El campo en Chiapas es fértil, es abundante, es noble. Sin embargo, todos sabemos que quienes lo trabajan siguen viviendo en condiciones injustas, heredadas de décadas de abandono. Hoy quiero señalar con claridad los problemas que siguen golpeando a nuestras comunidades rurales.
En primer lugar, persiste la pobreza y los bajos ingresos. El campesino trabaja de sol a sol, pero los precios no cubren el costo de producción. Los intermediarios se quedan con la ganancia y el productor recibe lo mínimo. Así es imposible que una familia campesina pueda vivir bien.
Igualmente grave es la falta de infraestructura rural. Muchas comunidades carecen de caminos adecuados, de sistemas de riego, de centros de acopio o transporte digno. Sin infraestructura no hay desarrollo posible y la cosecha se pierde antes de llegar al mercado.

También enfrentamos problemas de comercialización: precios injustos, “coyotes”, falta de acceso a mercados nacionales o internacionales, por la competencia desleal entre grandes y pequeños productores, es decir el campo produce, pero otros son los que ganan.
A estos problemas internos se suma uno que afecta directamente al país: nuestra dependencia económica con Estados Unidos.
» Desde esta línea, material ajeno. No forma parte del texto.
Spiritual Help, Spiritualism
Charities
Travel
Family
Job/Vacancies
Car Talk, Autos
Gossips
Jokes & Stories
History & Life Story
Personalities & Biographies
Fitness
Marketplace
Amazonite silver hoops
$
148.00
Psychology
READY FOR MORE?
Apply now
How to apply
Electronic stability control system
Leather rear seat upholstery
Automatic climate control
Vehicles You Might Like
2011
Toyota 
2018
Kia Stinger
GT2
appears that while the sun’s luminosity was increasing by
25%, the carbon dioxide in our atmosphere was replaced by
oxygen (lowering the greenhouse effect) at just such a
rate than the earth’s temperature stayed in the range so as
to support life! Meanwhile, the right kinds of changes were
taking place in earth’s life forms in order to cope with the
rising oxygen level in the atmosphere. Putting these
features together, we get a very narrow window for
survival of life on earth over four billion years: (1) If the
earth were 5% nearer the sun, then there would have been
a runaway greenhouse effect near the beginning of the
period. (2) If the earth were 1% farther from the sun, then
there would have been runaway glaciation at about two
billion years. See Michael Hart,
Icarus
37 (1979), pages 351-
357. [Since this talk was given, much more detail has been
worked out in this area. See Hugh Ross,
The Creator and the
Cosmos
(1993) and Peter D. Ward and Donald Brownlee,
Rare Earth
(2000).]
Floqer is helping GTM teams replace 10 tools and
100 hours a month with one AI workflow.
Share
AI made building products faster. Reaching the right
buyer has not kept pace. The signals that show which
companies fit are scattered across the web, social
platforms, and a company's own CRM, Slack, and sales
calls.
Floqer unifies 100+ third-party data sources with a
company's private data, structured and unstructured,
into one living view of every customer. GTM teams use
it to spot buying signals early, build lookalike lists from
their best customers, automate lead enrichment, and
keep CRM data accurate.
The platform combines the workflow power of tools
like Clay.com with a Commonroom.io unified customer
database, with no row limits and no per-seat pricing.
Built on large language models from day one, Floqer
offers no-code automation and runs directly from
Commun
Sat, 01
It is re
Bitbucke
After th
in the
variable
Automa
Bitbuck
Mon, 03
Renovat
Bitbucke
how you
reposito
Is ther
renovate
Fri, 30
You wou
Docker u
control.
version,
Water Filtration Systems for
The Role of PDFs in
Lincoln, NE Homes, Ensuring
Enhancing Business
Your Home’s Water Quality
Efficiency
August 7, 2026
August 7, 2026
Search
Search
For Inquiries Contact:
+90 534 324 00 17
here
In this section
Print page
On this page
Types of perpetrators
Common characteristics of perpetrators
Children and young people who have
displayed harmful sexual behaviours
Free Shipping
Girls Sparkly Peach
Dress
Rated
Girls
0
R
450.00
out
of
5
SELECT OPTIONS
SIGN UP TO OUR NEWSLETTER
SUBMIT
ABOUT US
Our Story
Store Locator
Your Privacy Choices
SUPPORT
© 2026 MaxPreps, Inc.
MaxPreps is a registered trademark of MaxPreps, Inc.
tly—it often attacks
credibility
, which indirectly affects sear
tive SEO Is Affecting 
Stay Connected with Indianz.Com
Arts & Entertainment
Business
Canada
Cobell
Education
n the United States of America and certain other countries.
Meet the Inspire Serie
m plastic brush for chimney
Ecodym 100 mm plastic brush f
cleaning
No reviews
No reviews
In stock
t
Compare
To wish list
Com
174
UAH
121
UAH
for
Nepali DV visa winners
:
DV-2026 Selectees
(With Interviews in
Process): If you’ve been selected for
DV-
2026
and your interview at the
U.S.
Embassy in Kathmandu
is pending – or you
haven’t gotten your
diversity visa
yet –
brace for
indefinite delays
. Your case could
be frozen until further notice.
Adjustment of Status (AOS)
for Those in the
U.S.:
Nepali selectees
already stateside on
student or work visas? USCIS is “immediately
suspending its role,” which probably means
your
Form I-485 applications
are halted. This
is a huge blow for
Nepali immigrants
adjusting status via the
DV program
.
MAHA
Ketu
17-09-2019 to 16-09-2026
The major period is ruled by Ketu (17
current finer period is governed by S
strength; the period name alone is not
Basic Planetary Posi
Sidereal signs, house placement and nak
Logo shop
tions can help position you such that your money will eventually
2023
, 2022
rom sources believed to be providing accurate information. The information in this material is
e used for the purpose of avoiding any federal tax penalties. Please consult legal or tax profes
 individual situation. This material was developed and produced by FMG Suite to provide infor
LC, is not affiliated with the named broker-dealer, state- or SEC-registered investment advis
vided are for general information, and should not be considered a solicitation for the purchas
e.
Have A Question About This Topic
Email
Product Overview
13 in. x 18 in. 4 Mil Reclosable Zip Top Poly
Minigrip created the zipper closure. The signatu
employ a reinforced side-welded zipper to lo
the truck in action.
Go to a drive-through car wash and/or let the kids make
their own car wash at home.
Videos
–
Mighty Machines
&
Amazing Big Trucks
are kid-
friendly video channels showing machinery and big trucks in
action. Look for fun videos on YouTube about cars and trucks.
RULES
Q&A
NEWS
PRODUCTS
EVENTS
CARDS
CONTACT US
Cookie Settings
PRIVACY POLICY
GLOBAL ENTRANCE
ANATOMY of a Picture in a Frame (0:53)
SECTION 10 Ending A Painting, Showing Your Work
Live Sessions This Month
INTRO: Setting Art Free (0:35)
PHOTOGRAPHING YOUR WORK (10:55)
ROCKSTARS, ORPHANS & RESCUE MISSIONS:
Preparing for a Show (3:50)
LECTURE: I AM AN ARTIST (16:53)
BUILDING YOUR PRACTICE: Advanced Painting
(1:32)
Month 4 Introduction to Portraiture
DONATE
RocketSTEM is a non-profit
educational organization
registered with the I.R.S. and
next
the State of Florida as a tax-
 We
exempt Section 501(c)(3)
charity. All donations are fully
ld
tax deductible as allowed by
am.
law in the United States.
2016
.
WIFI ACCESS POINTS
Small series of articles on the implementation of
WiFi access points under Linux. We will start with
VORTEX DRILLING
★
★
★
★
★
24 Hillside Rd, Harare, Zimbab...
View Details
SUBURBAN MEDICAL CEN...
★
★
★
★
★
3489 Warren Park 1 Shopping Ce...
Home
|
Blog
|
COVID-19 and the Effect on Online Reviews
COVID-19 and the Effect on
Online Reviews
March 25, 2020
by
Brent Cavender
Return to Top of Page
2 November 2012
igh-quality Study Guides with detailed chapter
El campo mexicano, y particularmente el chiapaneco, está atado a acuerdos comerciales que no favorecen al pequeño productor. Por eso, miles de campesinos han exigido con razón que los granos básicos sean exentados del T-MEC, porque la competencia desigual con los productores estadounidenses —que reciben subsidios millonarios— destruye nuestra soberanía alimentaria y hunde al campesino mexicano en una competencia imposible.
Históricamente, las políticas públicas del país se han inclinado a favorecer a la pequeña burguesía agrícola. Durante años, los subsidios, créditos y apoyos se concentraron en medianos y grandes productores, mientras el campesino pobre recibía migajas o simplemente nada. Esa desigualdad profundizó la pobreza y el atraso en las comunidades.

Y con la llegada de la llamada Cuarta Transformación, aunque cambiaron las formas, no cambiaron los resultados. Se sustituyeron los créditos productivos y los subsidios a la producción por programas de transferencia monetaria, que si bien alivian la necesidad momentánea, no transforman el campo, no aumentan la productividad y sirven más como plataforma electoral que como política de desarrollo. En la práctica, estas medidas han dado continuidad al mismo esquema neoliberal: mantener al pueblo con apoyos mínimos, pero sin cambiar las estructuras que generan la pobreza.
A esto se suman los conflictos agrarios, el rezago tecnológico, el impacto del cambio climático y la falta de políticas integrales que impulsen el desarrollo rural. Todo ello mantiene al campo chiapaneco en una vulnerabilidad permanente.
Decir estas verdades no es criticar por criticar, es defender al campesino. Es exigir que el campo sea tratado con justicia, con inversión, con políticas serias, con infraestructura y con precios de garantía reales. Es denunciar que no queremos más programas que administran la pobreza; queremos políticas que la eliminen.

Hoy levantamos la voz para exigir soberanía alimentaria, inversión real, mercados justos y un nuevo modelo que coloque al campesino —al obrero de la tierra— en el centro de las decisiones nacionales.
Y finalmente, compañeras y compañeros, queremos decir algo con claridad: es probable que nuestra opinión como organización sea cuestionada por algunos, pero nuestra estancia junto a las masas campesinas y populares por más de medio siglo nos da la autoridad moral y política para expresar con firmeza nuestra postura ante la realidad mexicana. Hablamos desde la experiencia, desde la lucha y desde la convivencia diaria con quienes sostienen este país con su trabajo.